Clouds, yes, but also making security part of the process.
In a May 1st panel moderated by Momentum Cyber’s Dave DeWalt, panelists Tom Gillis (VMware), Wayne Jackson (Sonatype), and Mike Viscuso (Carbon Black) addressed such industry givens as the growing ubiquity of clouds, public, private, and hybrid. But they also described how the sheer complexity of the systems now entering use changes the security challenge, particulary the software supply chain’s attack surface.
Sonatype’s Jackson called the sheer amount of software “astounding.” JPMorgan Chase, he said, now has some forty-thousand coders, which suggests the scale of the software being written. A great deal of this is open source, and increasingly producers of open source software have little or no relation to the software’s consumers. With eighty-to-ninety percent of any given software product being written by unknown people with equally unknown skills, qualifications, and motivations, we now face the problem of the “malicious committer.” “Working your way into a project and introducing coding errors,” Jackson said, “is pretty trivial.”
Gillis, of VMware, foresees increasing “balkanization” of the supply chain. If we have to assume that the hardware is compromised, then isolation become(s) more interesting. As the line between the public and private cloud blurs, we’ll need artificial intelligence and machine learning to help manage the intersection between network management and anomaly detection.
Validating software and hardware.
These considerations combine, Carbon Black’s Viscuso pointed out, to make it imperative that we move security into the software development cycle, where it becomes part of the process as opposed to the bolt-on it has too often been. “We’re at he beginning of the shift-left revolution,” he said, apologizing for the cliche but keeping it nonetheless for convenience and clarity.“ The more instrumenation we can put earlier in the process to establish clear boundaries between components that can be validated and enforced, the better.” Jackson added that it’s important to equip developers wtih an understanding of the effects their choices will have on the end result.

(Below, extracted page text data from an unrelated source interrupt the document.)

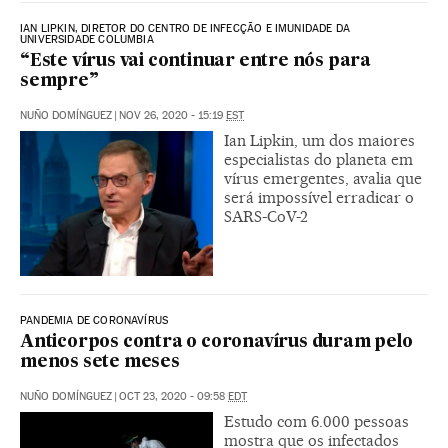
IAN LIPKIN, DIRETOR DO CENTRO DE INFECÇÃO E IMUNIDADE DA
UNIVERSIDADE COLUMBIA
“Este vírus vai continuar entre nós para
sempre”
NUÑO DOMÍNGUEZ
|
NOV 26, 2020 - 15:19
EST
Ian Lipkin, um dos maiores
especialistas do planeta em
vírus emergentes, avalia que
será impossível erradicar o
SARS-CoV-2
PANDEMIA DE CORONAVÍRUS
Anticorpos contra o coronavírus duram pelo
menos sete meses
NUÑO DOMÍNGUEZ
|
OCT 23, 2020 - 09:58
EDT
Estudo com 6.000 pessoas
mostra que os infectados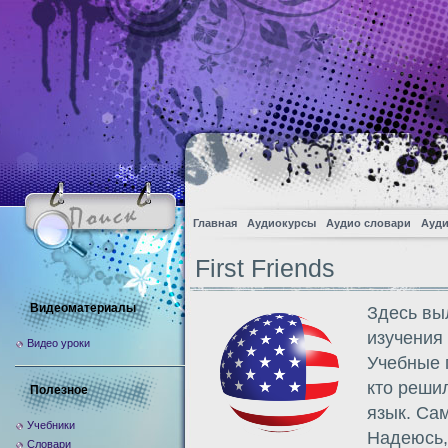
Главная
Аудиокурсы
Аудио словари
Ауди
First Friends
Видеоматериалы
Здесь вы
изучения 
Видео уроки
Учебные 
кто реши
Полезное
язык. Са
Учебники
Надеюсь,
Словари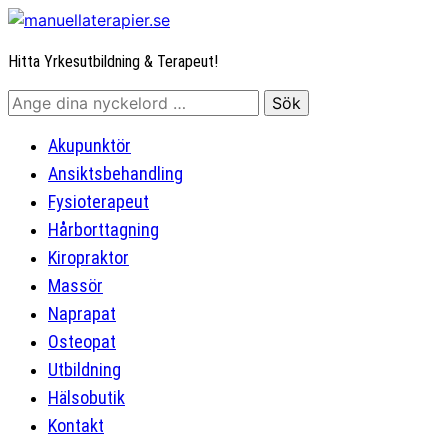
Hitta Yrkesutbildning & Terapeut!
Akupunktör
Ansiktsbehandling
Fysioterapeut
Hårborttagning
Kiropraktor
Massör
Naprapat
Osteopat
Utbildning
Hälsobutik
Kontakt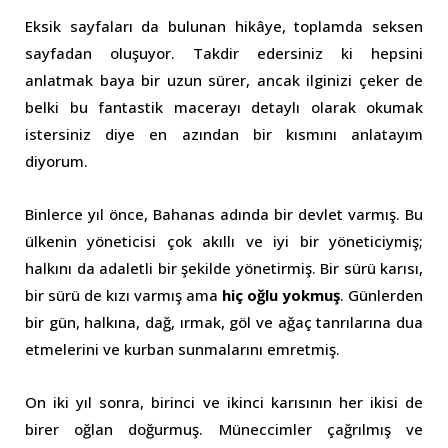
Eksik sayfaları da bulunan hikâye, toplamda seksen
sayfadan oluşuyor. Takdir edersiniz ki hepsini
anlatmak baya bir uzun sürer, ancak ilginizi çeker de
belki bu fantastik macerayı detaylı olarak okumak
istersiniz diye en azından bir kısmını anlatayım
diyorum.
Binlerce yıl önce, Bahanas adında bir devlet varmış. Bu
ülkenin yöneticisi çok akıllı ve iyi bir yöneticiymiş;
halkını da adaletli bir şekilde yönetirmiş. Bir sürü karısı,
bir sürü de kızı varmış ama
hiç oğlu yokmuş
. Günlerden
bir gün, halkına, dağ, ırmak, göl ve ağaç tanrılarına dua
etmelerini ve kurban sunmalarını emretmiş.
On iki yıl sonra, birinci ve ikinci karısının her ikisi de
birer oğlan doğurmuş. Müneccimler çağrılmış ve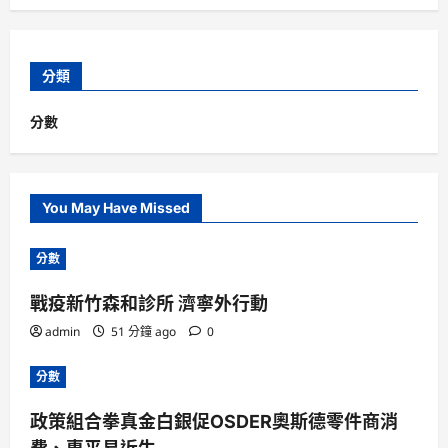
分類
分數
You May Have Missed
分數
戰疫新竹森和診所 濟寧外行動
admin
51 分鐘 ago
0
分數
政策組合拳真金白銀促OSDER奧斯德零件商消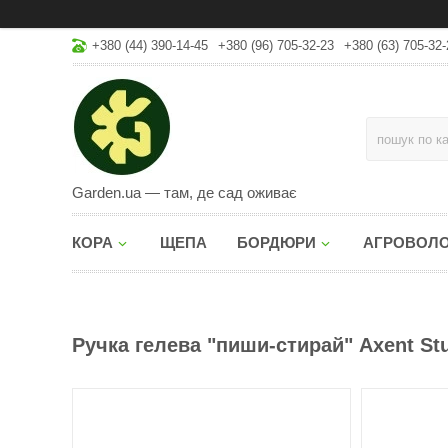
+380 (44) 390-14-45
+380 (96) 705-32-23
+380 (63) 705-32-
Garden.ua — там, де сад оживає
КОРА
ЩЕПА
БОРДЮРИ
АГРОВОЛ
Ручка гелева "пиши-стирай" Axent Stu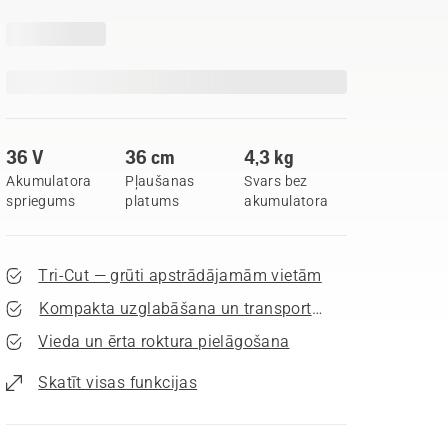
36 V
36 cm
4,3 kg
Akumulatora
Pļaušanas
Svars bez
spriegums
platums
akumulatora
Tri-Cut — grūti apstrādājamām vietām
Kompakta uzglabāšana un transportēšana
Vieda un ērta roktura pielāgošana
Skatīt visas funkcijas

DeWalt observed that better testing should be possible, and asked whether we might have an organization like Underwriters Laboratories (UL) to mediate between the government and the private sector. Would it be possible to push tamper resistance down to a lower level? Some panelists thought the blockchain might offer some potential for decentralized transparency.

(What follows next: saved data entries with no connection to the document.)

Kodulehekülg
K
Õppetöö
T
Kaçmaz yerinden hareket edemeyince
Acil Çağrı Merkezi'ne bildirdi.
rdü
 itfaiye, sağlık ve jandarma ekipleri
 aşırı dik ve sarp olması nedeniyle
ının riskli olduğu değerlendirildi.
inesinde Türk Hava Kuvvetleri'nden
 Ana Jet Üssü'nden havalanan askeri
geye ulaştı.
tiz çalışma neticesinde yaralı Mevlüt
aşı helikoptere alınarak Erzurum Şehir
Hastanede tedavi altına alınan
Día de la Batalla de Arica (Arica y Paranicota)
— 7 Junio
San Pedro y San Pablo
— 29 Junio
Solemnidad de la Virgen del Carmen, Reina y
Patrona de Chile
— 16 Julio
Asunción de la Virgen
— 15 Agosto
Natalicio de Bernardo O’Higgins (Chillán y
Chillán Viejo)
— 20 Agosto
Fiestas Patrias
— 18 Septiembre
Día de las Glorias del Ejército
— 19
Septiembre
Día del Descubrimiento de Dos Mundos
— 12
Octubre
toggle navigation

But as Gillis noted, every system is breakable. The question is how we can reduce the big holes in the infrastructure. He thought there was a lot that could be done here. Identifying “known good” will be an important capability machine learning can bring to security, but we’re still in the early stages of this approach.

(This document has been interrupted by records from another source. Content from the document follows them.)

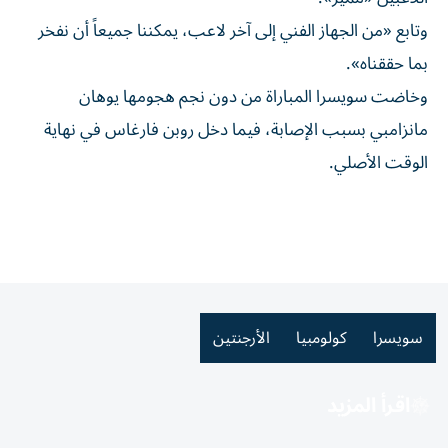
وتابع «من الجهاز الفني إلى آخر لاعب، يمكننا جميعاً أن نفخر
بما حققناه».
وخاضت سويسرا المباراة من دون نجم هجومها يوهان
مانزامبي بسبب الإصابة، فيما دخل روبن فارغاس في نهاية
الوقت الأصلي.
سويسرا
كولومبيا
الأرجنتين
اقرأ المزيد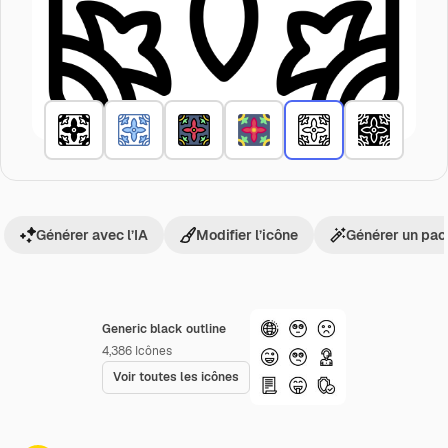
Générer avec l’IA
Modifier l’icône
Générer un pac
Generic black outline
4,386
Icônes
Voir toutes les icônes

A “heat map” of innovation.
ADP’s Roland Cloutier moderated a subsequent panel on May 1st that sought to lay out the places in the ecosystem where innovation was to be found. This group was drawn from the venture capital community: Momentum Cyber’s Eric McAlpine, Boston Meridian Partners’ Matt Hicks, and DBO Partners’ Brian White. They offered three bits of initial advice. From McAlpine, a recommendation to think about innovating around people and processes. From Hicks, a recommendation to look for those who can bridge the gap between ideation and commercialization. And from White, a caution that not every problem can be solved with commercial technology.
Looking over the landscape as a whole, they see large opportunities in artificial intelligence (driven largely by the expense and scarcity of human talent), in identity (“critical to almost anything”), and, of course, in risk management.
They agreed that CISOs had an important and as yet insufficiently realized role to play in technology innovation. McAlpine hoped to see more CISOs enter the investment world, and White argued that CISOs had an important contribution to make in terms of providing perspective on what their organizations’ security needs in fact were.